Facebook has a link problem. Earlier this week, a security researcher named Inti De Ceukelaire detailed a curious fact about how Facebook Messenger treats privately shared links. Through the right API call, De Ceukelaire was able to summon links shared by specific users in private messages. The links were collected by the Facebook crawler, where De Ceukelaire discovered they were easily accessible to anyone running a Facebook app. Those links could be anything from a popular news story to directions to an abortion clinic. As long as they’re shared in private messages, they’re logged in Facebook’s database, and accessible to API calls.

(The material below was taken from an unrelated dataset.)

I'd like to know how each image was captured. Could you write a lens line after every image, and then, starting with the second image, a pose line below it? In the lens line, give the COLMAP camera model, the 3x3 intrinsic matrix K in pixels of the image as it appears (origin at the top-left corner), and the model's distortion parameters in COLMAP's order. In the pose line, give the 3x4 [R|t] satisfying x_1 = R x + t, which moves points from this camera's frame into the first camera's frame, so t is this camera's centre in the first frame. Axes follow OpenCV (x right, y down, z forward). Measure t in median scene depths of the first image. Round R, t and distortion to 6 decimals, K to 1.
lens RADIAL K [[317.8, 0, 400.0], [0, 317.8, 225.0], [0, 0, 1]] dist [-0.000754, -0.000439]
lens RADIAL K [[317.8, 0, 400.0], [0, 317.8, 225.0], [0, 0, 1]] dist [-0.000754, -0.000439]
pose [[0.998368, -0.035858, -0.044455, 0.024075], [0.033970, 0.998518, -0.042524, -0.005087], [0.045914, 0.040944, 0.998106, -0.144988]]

It would be hard to exploit that bug at scale for a few different reasons. De Ceukelaire was only able to make the API call because he's registered as a Facebook developer, and if he started pulling those links en masse, Facebook would quickly catch on and pull his credentials. Still, the bug points to a number of lingering problems with the conflicting way web services treat URLs, and how those conflicts can put private information into public view.
How can you share a link without allowing it to be scraped?
The biggest problem is a simple legal one. Facebook is already facing allegations that it scanned private messages, leading to a lawsuit that was certified for non-monetary damages last month. After examining the company’s source code, one expert described a database called Titan that displayed the date, time, and recipients of any private messages sent through the system. Facebook insists the link practices were entirely lawful and that many of the practices have since been discontinued.
The practice of scanning links is larger than just Facebook. URLs are a common place for sites to collect data, either by routing the link through an intermediary or dropping some query tags at the end of the URL. That's a great way to keep track of where people are coming from, but it can cause real privacy concerns, as Facebook is now discovering. Twitter was hit with a similar lawsuit last month, alleging that link-shortening measures in direct-messaged links constituted a violation of privacy. If bit.ly knows which links to shorten, they know which links are being sent to you.
But while some systems are using URLs as public data points, other systems are using them as passwords. If you’re sharing a Dropbox folder or login-free Google document, that URL is as much of a password as an address, a system that also plays a central role in Google Photos. Scooping up those URLs in transit is a genuine security risk, exposing potentially sensitive documents to third-party intermediaries. Of course, it’s not likely that Bit.ly will start harvesting Google Docs en masse, and more than a few people would notice if it did. But the fact that it’s possible at all should give us pause.
That leaves consumers in a tricky place. When Google gives you a private 40-character URL, how are you meant to share it without allowing it be scraped? Even if you know enough to seek out a privacy-minded messaging service, how are users supposed to tell who’s storing URL logs and who isn’t? Both systems are invisible and they combine in unpredictable ways. But the end result for users is a private system that isn’t nearly as private as it seems.